- **DOCUMENT SEGMENT**:
Accounting for such acquisitions requires us to make significant assumptions and estimates and are adjusted during the measurement period for a period of up to one year after the acquisition date. Costs incurred to effect an acquisition, such as legal, accounting, valuation or other third-party costs, as well as internal general and administrative costs incurred are charged to expense in the periods incurred.

 

Shipping and Handling of Products. Costs incurred related to the shipment and handling of products are classified in cost of products sold. Amounts billed to customers for shipping and handling of products are included in sales.

 

Cash and Cash Equivalents include cash on hand, cash on deposit, treasuries and money market funds. We consider all highly liquid investments purchased with an original maturity of three months or less to be cash equivalents.

 

Accounts Receivable. Our receivables are subject to credit risk, and we do not typically require collateral on our accounts receivable. We perform periodic credit evaluations of our customers’ financial condition and generally require a security interest in the products sold. Receivables generally are due within 30 to 60 days. We maintain an allowance for customer accounts that reduces receivables to amounts that are expected to be collected. In estimating the allowance for doubtful accounts consistent with it reflecting related lifetime expected credit losses, management considers relevant information about past events, current conditions and reasonable and supportable forecasts that affect the collectability of financial assets.

- **DATA EXTRACT**:
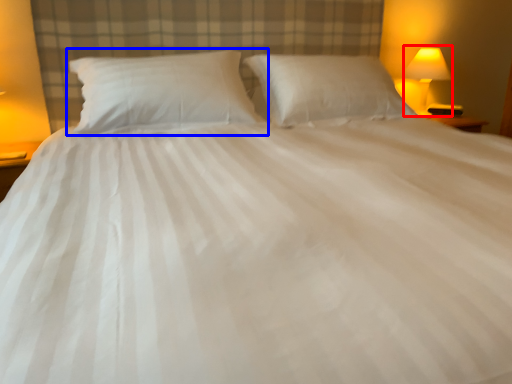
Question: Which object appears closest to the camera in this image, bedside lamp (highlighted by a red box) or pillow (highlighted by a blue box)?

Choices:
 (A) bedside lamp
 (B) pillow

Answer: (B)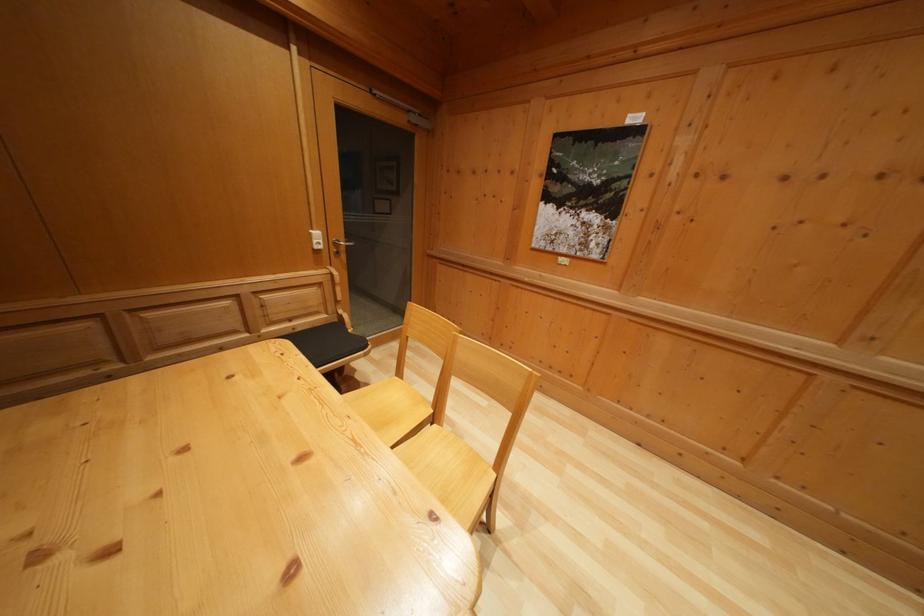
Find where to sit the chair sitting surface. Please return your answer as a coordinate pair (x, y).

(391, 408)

--

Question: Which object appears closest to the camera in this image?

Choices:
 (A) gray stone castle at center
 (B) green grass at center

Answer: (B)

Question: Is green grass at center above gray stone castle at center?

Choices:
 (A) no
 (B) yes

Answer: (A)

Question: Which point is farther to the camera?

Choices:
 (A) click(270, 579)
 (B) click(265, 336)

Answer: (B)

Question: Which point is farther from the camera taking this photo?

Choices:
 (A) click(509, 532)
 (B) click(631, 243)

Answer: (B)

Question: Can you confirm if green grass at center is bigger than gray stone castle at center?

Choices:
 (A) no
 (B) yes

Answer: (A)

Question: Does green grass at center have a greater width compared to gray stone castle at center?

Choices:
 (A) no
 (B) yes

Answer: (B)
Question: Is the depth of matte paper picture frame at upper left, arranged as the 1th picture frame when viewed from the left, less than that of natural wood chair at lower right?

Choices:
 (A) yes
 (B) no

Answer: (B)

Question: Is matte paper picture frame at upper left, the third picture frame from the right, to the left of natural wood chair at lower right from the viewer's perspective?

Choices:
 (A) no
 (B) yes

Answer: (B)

--

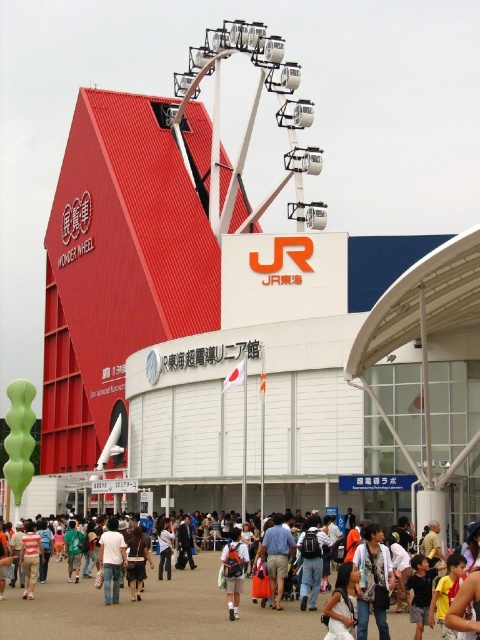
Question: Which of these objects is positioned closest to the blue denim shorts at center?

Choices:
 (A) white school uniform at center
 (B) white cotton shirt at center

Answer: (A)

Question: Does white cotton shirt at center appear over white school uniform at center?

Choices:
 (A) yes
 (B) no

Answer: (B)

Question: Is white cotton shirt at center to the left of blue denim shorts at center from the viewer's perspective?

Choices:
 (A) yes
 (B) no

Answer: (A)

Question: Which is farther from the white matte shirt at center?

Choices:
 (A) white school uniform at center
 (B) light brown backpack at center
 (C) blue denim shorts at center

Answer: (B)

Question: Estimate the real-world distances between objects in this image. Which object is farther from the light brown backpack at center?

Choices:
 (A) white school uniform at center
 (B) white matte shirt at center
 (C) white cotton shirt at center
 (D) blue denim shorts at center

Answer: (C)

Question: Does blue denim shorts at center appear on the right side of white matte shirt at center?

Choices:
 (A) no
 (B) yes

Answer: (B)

- **WHAT YOU HAVE TO DO**:
Answer these questions using the accounting policies text above.
(a) Where are costs for shipping and handling of products classified?
(b) What maximum original maturity makes a highly liquid investment a cash equivalent?
(c) Within how many days are receivables generally due?

- **RESULT**:
(a) In cost of products sold.
(b) Three months or less.
(c) Within 30 to 60 days.